Data section

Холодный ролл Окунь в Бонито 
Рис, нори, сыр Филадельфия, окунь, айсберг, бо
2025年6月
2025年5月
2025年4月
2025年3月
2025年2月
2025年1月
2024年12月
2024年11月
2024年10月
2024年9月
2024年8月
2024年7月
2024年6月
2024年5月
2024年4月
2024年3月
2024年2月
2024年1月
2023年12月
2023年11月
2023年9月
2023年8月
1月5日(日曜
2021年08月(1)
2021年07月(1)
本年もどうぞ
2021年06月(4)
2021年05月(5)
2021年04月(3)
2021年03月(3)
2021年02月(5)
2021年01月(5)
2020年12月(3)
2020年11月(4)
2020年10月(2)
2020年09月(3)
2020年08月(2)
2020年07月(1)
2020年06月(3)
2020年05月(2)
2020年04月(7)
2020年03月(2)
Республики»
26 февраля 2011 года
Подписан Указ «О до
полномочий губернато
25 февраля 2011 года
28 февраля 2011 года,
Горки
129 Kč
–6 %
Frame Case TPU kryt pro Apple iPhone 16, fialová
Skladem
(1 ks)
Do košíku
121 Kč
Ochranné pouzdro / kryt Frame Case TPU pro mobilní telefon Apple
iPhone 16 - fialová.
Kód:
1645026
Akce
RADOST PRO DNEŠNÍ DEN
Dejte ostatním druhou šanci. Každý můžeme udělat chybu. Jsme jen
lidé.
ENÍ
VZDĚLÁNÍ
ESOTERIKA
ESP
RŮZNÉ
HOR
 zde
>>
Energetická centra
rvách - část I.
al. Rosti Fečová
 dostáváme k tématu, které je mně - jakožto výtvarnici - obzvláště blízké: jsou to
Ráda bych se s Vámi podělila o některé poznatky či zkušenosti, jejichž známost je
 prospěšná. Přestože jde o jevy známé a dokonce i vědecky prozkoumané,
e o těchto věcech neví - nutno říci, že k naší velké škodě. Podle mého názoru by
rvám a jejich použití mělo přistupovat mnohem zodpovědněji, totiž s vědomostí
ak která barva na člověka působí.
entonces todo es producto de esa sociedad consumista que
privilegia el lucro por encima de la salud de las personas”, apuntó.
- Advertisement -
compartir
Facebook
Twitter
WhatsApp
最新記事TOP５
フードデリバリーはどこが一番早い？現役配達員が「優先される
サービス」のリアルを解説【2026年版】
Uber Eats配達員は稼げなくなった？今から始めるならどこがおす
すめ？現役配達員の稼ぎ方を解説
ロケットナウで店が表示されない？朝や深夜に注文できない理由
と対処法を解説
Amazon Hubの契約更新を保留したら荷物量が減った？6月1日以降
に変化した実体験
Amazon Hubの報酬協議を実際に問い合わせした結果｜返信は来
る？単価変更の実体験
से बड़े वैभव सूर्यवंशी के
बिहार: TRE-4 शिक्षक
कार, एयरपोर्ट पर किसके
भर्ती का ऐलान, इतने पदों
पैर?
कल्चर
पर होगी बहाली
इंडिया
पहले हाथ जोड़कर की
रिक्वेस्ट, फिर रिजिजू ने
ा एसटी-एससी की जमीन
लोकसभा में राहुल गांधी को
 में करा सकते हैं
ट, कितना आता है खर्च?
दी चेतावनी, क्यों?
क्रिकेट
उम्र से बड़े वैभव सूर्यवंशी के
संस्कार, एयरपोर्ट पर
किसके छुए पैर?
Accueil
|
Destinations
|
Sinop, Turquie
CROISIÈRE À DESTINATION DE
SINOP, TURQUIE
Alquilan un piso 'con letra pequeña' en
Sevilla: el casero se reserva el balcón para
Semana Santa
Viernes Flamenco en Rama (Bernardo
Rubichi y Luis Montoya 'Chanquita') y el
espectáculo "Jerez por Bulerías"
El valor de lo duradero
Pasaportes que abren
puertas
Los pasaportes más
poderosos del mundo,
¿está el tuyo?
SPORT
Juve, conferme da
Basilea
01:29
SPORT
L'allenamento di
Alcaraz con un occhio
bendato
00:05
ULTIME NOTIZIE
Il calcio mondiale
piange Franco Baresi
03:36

Activity
Read through the entries and copy every line that includes "года".

Response area
26 февраля 2011 года
25 февраля 2011 года
28 февраля 2011 года,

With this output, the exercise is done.